I jumped in at the middle partly because I just wanted to join the social-media conversation immediately, to know what other people were talking about. But it’s also a habit of mine. I pick up books my girlfriend is reading and just proceed from wherever she is. I love watching snippets of movies on other people’s airplane seatback screens, and when I’m watching one on my own, I fast-forward and rewind constantly, turning the story into a messy abstraction. 

I think I do this because I usually appreciate moods and textures more than climactic storytelling or character development. If you flip open a book or start watching a random episode, you might not understand the story, but you will certainly get a glimpse of the pure aesthetic or mood of a thing, removed from all other context. And that’s definitely my favorite part.

I started talking to friends about my newfound Succession obsession, admitting that I hadn’t watched season one. “But Kyle!” they screamed in agony. “Then how would you know about XYZ subtle foreshadowing / precipitating event / great line?” The answer is I don’t, and I don’t care. Plot and suspense are stressful to me and to be avoided in any circumstance. Plot makes me squirm even while watching Big Little Lies, which, to many other viewers, might seem aimless and ambient. Plot apathy is why I love watching Terrace House, a very slow Japanese reality show about almost nothing.

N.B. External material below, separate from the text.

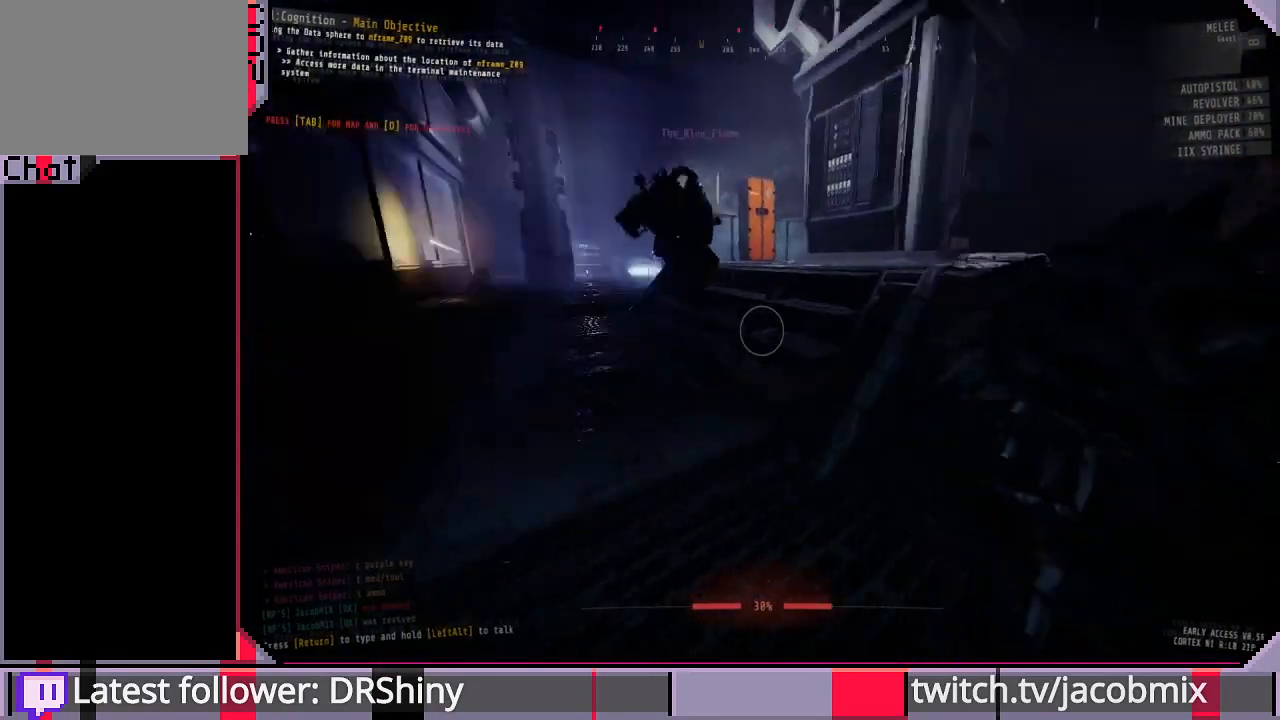
{"keys": ["d", "w"], "mouse": [], "events": []}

By starting in the middle, I can avoid getting caught in the trap of trying to anticipate what’s coming next (which to some people is the point of TV, I guess). It spares me a bunch of exposition but provides the puzzle of figuring out what did already happen. When I feel like it, I can go through the back catalog and have everything explained. 

Succession also suits this way of watching because it’s not a show with a ton of subtlety. It has lots of detail, but subtlety, maybe not. The action is pretty literal. The characters constantly reiterate to the viewer what’s going on. (“Roman is trying to do what??”) Its joy is in its textures, the sharp jabs of dialogue, theater-like blocking of scenes, and sumptuous sets — whatever mansion they’re in this week. I prefer focusing on those pleasures rather than the inevitable question of who’s going to take over the family business. 

We should embrace nonlinear viewing as a form of resistance to the automated Content Funnel. Netflix wants you to just start at the beginning, like a normal person. But other worlds are possible! 

Other Algocult News 

— The search algorithm in Apple’s app store privileges its own products. So much for being unbiased.

— Google decides to make its Google News surfacing algorithm emphasize original reporting, like the sources of scoops, rather than aggregation or commentary. 

— Universities are admitting students and giving out financial aid “using sophisticated predictive algorithms, of what the student is worth to the college and what the college is worth to the student.”